Saved data entries
┌────────

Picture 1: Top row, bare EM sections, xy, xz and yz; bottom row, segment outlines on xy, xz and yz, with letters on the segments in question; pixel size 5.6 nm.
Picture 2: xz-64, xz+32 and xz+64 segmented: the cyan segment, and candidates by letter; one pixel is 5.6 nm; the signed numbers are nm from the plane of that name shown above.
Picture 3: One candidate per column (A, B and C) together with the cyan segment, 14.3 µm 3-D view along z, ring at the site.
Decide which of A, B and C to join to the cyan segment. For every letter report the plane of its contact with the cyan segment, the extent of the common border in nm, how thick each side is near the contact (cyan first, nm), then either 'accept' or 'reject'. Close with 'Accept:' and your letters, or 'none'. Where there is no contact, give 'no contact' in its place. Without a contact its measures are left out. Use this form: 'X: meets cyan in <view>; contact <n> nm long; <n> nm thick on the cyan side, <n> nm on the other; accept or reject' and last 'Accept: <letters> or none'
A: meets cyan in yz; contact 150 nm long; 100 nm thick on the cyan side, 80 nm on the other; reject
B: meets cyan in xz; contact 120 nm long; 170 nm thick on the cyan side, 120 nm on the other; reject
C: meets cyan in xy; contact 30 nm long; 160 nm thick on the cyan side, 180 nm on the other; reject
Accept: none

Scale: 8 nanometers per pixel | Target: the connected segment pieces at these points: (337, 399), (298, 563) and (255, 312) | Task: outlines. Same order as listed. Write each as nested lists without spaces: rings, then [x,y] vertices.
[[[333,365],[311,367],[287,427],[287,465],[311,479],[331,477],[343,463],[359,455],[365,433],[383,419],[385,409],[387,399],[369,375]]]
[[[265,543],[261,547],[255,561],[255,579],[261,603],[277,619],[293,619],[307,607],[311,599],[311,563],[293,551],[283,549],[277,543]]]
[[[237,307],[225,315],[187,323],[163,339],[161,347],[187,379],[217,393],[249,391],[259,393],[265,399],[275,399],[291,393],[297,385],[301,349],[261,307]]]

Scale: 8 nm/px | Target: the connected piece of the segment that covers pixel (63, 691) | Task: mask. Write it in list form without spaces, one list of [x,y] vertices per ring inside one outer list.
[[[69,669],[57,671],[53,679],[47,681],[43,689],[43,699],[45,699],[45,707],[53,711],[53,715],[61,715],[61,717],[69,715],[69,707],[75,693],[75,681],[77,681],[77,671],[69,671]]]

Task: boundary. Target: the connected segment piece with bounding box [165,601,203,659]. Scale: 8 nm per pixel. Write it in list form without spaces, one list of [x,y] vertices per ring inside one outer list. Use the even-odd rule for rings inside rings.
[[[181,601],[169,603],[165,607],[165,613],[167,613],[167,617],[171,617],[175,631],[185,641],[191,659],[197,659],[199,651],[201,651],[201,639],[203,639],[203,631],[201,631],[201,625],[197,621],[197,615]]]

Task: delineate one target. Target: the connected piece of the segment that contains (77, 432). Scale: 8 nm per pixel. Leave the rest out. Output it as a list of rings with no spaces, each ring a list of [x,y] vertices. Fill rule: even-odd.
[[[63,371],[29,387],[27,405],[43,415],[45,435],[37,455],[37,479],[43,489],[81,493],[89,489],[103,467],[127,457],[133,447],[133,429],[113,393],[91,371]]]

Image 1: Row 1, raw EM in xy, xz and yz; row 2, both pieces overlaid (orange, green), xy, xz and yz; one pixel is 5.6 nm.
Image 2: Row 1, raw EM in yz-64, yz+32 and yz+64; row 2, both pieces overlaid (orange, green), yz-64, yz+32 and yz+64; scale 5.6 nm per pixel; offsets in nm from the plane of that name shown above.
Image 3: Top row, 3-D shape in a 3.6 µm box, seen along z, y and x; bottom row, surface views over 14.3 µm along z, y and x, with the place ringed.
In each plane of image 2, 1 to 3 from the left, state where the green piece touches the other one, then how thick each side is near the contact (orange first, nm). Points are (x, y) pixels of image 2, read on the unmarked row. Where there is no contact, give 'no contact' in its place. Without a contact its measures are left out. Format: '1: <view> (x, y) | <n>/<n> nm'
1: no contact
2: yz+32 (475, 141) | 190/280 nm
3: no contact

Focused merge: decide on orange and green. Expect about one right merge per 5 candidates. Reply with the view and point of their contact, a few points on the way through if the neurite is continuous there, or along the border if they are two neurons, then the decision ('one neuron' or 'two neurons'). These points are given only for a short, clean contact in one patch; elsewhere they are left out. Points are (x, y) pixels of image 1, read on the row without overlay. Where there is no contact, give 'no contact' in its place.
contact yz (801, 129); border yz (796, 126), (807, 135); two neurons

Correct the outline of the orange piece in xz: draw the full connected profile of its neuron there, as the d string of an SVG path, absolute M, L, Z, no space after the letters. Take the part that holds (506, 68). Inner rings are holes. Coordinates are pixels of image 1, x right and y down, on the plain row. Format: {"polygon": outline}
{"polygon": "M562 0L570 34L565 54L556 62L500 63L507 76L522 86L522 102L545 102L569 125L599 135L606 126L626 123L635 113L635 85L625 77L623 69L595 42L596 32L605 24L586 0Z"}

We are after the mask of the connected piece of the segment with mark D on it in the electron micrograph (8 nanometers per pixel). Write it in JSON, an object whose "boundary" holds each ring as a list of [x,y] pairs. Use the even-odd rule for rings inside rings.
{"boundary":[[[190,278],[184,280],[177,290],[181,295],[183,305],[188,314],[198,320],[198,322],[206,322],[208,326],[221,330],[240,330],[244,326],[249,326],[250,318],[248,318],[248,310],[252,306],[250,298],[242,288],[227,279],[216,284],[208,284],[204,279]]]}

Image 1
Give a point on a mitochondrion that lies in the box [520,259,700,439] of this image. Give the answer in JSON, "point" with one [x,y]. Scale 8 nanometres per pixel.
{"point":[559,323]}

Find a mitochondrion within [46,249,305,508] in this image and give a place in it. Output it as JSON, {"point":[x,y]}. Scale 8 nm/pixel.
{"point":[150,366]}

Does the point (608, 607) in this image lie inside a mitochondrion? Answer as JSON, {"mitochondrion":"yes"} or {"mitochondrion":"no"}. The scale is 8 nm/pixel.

└────────

_EXERCISE_
Give back the entries exactly, so that each line matches the original.

_RESPONSE TO THE EXERCISE_
Picture 1: Top row, bare EM sections, xy, xz and yz; bottom row, segment outlines on xy, xz and yz, with letters on the segments in question; pixel size 5.6 nm.
Picture 2: xz-64, xz+32 and xz+64 segmented: the cyan segment, and candidates by letter; one pixel is 5.6 nm; the signed numbers are nm from the plane of that name shown above.
Picture 3: One candidate per column (A, B and C) together with the cyan segment, 14.3 µm 3-D view along z, ring at the site.
Decide which of A, B and C to join to the cyan segment. For every letter report the plane of its contact with the cyan segment, the extent of the common border in nm, how thick each side is near the contact (cyan first, nm), then either 'accept' or 'reject'. Close with 'Accept:' and your letters, or 'none'. Where there is no contact, give 'no contact' in its place. Without a contact its measures are left out. Use this form: 'X: meets cyan in <view>; contact <n> nm long; <n> nm thick on the cyan side, <n> nm on the other; accept or reject' and last 'Accept: <letters> or none'
A: meets cyan in yz; contact 150 nm long; 100 nm thick on the cyan side, 80 nm on the other; reject
B: meets cyan in xz; contact 120 nm long; 170 nm thick on the cyan side, 120 nm on the other; reject
C: meets cyan in xy; contact 30 nm long; 160 nm thick on the cyan side, 180 nm on the other; reject
Accept: none

Scale: 8 nanometers per pixel | Target: the connected segment pieces at these points: (337, 399), (298, 563) and (255, 312) | Task: outlines. Same order as listed. Write each as nested lists without spaces: rings, then [x,y] vertices.
[[[333,365],[311,367],[287,427],[287,465],[311,479],[331,477],[343,463],[359,455],[365,433],[383,419],[385,409],[387,399],[369,375]]]
[[[265,543],[261,547],[255,561],[255,579],[261,603],[277,619],[293,619],[307,607],[311,599],[311,563],[293,551],[283,549],[277,543]]]
[[[237,307],[225,315],[187,323],[163,339],[161,347],[187,379],[217,393],[249,391],[259,393],[265,399],[275,399],[291,393],[297,385],[301,349],[261,307]]]

Scale: 8 nm/px | Target: the connected piece of the segment that covers pixel (63, 691) | Task: mask. Write it in list form without spaces, one list of [x,y] vertices per ring inside one outer list.
[[[69,669],[57,671],[53,679],[47,681],[43,689],[43,699],[45,699],[45,707],[53,711],[53,715],[61,715],[61,717],[69,715],[69,707],[75,693],[75,681],[77,681],[77,671],[69,671]]]

Task: boundary. Target: the connected segment piece with bounding box [165,601,203,659]. Scale: 8 nm per pixel. Write it in list form without spaces, one list of [x,y] vertices per ring inside one outer list. Use the even-odd rule for rings inside rings.
[[[181,601],[169,603],[165,607],[165,613],[167,613],[167,617],[171,617],[175,631],[185,641],[191,659],[197,659],[199,651],[201,651],[201,639],[203,639],[203,631],[201,631],[201,625],[197,621],[197,615]]]

Task: delineate one target. Target: the connected piece of the segment that contains (77, 432). Scale: 8 nm per pixel. Leave the rest out. Output it as a list of rings with no spaces, each ring a list of [x,y] vertices. Fill rule: even-odd.
[[[63,371],[29,387],[27,405],[43,415],[45,435],[37,455],[37,479],[43,489],[81,493],[89,489],[103,467],[127,457],[133,447],[133,429],[113,393],[91,371]]]

Image 1: Row 1, raw EM in xy, xz and yz; row 2, both pieces overlaid (orange, green), xy, xz and yz; one pixel is 5.6 nm.
Image 2: Row 1, raw EM in yz-64, yz+32 and yz+64; row 2, both pieces overlaid (orange, green), yz-64, yz+32 and yz+64; scale 5.6 nm per pixel; offsets in nm from the plane of that name shown above.
Image 3: Top row, 3-D shape in a 3.6 µm box, seen along z, y and x; bottom row, surface views over 14.3 µm along z, y and x, with the place ringed.
In each plane of image 2, 1 to 3 from the left, state where the green piece touches the other one, then how thick each side is near the contact (orange first, nm). Points are (x, y) pixels of image 2, read on the unmarked row. Where there is no contact, give 'no contact' in its place. Without a contact its measures are left out. Format: '1: <view> (x, y) | <n>/<n> nm'
1: no contact
2: yz+32 (475, 141) | 190/280 nm
3: no contact

Focused merge: decide on orange and green. Expect about one right merge per 5 candidates. Reply with the view and point of their contact, a few points on the way through if the neurite is continuous there, or along the border if they are two neurons, then the decision ('one neuron' or 'two neurons'). These points are given only for a short, clean contact in one patch; elsewhere they are left out. Points are (x, y) pixels of image 1, read on the row without overlay. Where there is no contact, give 'no contact' in its place.
contact yz (801, 129); border yz (796, 126), (807, 135); two neurons

Correct the outline of the orange piece in xz: draw the full connected profile of its neuron there, as the d string of an SVG path, absolute M, L, Z, no space after the letters. Take the part that holds (506, 68). Inner rings are holes. Coordinates are pixels of image 1, x right and y down, on the plain row. Format: {"polygon": outline}
{"polygon": "M562 0L570 34L565 54L556 62L500 63L507 76L522 86L522 102L545 102L569 125L599 135L606 126L626 123L635 113L635 85L625 77L623 69L595 42L596 32L605 24L586 0Z"}

We are after the mask of the connected piece of the segment with mark D on it in the electron micrograph (8 nanometers per pixel). Write it in JSON, an object whose "boundary" holds each ring as a list of [x,y] pairs. Use the even-odd rule for rings inside rings.
{"boundary":[[[190,278],[184,280],[177,290],[181,295],[183,305],[188,314],[198,320],[198,322],[206,322],[208,326],[221,330],[240,330],[244,326],[249,326],[250,318],[248,318],[248,310],[252,306],[250,298],[242,288],[227,279],[216,284],[208,284],[204,279]]]}

Image 1
Give a point on a mitochondrion that lies in the box [520,259,700,439] of this image. Give the answer in JSON, "point" with one [x,y]. Scale 8 nanometres per pixel.
{"point":[559,323]}

Find a mitochondrion within [46,249,305,508] in this image and give a place in it. Output it as JSON, {"point":[x,y]}. Scale 8 nm/pixel.
{"point":[150,366]}

Does the point (608, 607) in this image lie inside a mitochondrion? Answer as JSON, {"mitochondrion":"yes"} or {"mitochondrion":"no"}. The scale is 8 nm/pixel.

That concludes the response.